A single large monolithic memory to hold all the data is expensive
in terms of both access time and energy dissipation than multiple
memories of smaller size. However, the other extreme, in which all
array data are stored in distinct memory modules, is also expensive,
and the optimal allocation lies somewhere in between.
The memory allocation problem is closely linked to the problem of
assigning array data to the individual memory modules. Arrays need to
be clustered
into memories based on their accesses . The clustering can be
vertical (different arrays occupy different memory words) or horizontal
(different arrays occupy different bit positions within the same word).
Parameters such as bit width, word count, and number of ports can be
included in
this analysis. The required memory bandwidth (number of ports
allowing simultaneous access) can be formally determined by first
building a conflict graph of the array accesses and then storing
in the same memory module the arrays that do not conflict.
Special Purpose Memories
Special purpose memories such as stacks (LIFO), queues (FIFO), frame
buffers, streaming buffers, and so on can be utilized when one is
customizing the memory architecture for an application. Indeed,
analysis of many large applications shows that a significant number of
the memory references in data-intensive applications are made by a
surprisingly small number of lines of code.
Thus it is possible to customize the memory subsystem by tuning the
memories for these segments of code, with the goal of improving
performance, and also for reducing the power dissipation. In one
approached used by Dutt,
et.al., the application is first analyzed and then different access
patterns identified. Data for the most critical access patterns are
assigned to memory modules that best fit the access pattern profiles.
The system designer can then evaluate different cost/performance/power
profiles for different realizations of the memory subsystem.
Processor-Memory
Co-exploration
In many embedded applications, it is also critical to explore both
processor and memory architectures simultaneously, to capture the
synergy between them.
Datapath width and memory size. The CPU's bit width is an additional
parameter that can be tuned during architectural exploration of
customizable processors. Shackleford et al.
studied the relationship between the width of the processor data
path and the memory subsystem. This relationship is important when
different data types with different sizes are used in the application.

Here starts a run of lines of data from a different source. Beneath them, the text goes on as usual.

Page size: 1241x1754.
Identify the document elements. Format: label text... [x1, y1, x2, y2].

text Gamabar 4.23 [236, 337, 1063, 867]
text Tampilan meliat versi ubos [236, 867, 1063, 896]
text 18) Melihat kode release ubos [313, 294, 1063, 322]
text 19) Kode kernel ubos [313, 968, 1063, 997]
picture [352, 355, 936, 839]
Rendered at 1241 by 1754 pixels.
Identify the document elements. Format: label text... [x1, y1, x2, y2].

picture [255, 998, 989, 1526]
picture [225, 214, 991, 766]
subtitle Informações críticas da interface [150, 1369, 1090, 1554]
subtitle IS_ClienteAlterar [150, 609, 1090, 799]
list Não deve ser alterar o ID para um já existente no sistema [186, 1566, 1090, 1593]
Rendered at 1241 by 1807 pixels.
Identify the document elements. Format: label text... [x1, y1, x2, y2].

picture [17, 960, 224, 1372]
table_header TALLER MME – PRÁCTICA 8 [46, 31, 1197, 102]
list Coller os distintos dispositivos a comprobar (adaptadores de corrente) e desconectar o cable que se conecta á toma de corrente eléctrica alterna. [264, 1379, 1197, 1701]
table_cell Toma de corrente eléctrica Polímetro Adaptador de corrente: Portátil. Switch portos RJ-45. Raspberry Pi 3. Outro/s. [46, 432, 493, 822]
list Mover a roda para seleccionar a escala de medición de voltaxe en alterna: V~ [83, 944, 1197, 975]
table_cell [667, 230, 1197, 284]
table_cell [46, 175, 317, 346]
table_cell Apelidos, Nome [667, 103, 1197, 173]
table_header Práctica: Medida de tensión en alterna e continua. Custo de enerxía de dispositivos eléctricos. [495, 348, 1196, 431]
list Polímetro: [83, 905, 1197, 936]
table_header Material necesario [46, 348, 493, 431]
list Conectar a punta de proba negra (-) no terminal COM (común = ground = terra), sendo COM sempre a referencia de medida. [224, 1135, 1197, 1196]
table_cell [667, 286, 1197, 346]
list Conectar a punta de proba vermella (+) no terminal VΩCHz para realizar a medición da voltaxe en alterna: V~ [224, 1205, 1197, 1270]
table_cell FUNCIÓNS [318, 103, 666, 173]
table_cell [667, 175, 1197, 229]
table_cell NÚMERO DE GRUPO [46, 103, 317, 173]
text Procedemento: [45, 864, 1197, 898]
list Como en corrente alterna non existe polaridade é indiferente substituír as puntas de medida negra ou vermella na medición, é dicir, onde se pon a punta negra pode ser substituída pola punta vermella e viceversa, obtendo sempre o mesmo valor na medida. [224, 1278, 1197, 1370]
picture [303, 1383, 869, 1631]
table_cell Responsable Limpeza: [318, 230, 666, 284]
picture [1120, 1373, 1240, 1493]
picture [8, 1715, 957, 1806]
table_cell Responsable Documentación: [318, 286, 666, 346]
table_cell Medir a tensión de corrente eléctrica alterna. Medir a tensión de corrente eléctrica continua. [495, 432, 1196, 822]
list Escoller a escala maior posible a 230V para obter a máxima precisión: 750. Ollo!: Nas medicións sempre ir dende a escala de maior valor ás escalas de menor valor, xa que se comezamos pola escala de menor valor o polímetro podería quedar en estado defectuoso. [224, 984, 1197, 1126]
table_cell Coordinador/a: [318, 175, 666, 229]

The key observation made is that as datapath width is decreased, the
data memory size decreases because of less wasted space. For example,
storing 3-bit data in a 4-bit word (instead of 8-bit word) reduces
memory space demand, but the required instruction memory capacity might
increase.
For example, storing 7-bit data in an 8-bit word requires only one
instruction to access it but requires two instructions if a 4-bit
datapath is used. We used a RAM and ROM cost model to evaluate the cost
of candidate bit widths in a combined CPU-memory exploration.
Architectural
description language-driven co-exploration. Processor
architecture description languages (ADLs) have been developed to allow
for a language-driven co-exploration and
software
toolkit generation approach. Currently most ADLs assume an
implicit/default memory organization or are limited to specifying the
characteristics of a traditional memory hierarchy. Since embedded
systems may contain nontraditional memory organizations, there is a
great need to model explicitly the memory subsystem for an ADL-driven
exploration approach.
One interesting
approach describes the use of the EXPRESSION ADL to
drive memory architecture exploration. The EXPRESSION ADL description
of the processor-memory architecture is used to capture the memory
architecture explicitly, including the characteristics of the memory
modules (such as caches, DRAMs, SRAMs, and DMAs), the parallelism and
pipelining present in the memory architecture (e.g., resources used,
timings, access modes).
Each such explicit memory
architecture description is then used to generate automatically the information
needed by the compiler to utilize efficiently the features in the
memory architecture and to generate a memory simulator, allowing
feedback to the designer on the match among the application, the
compiler, and the memory architecture.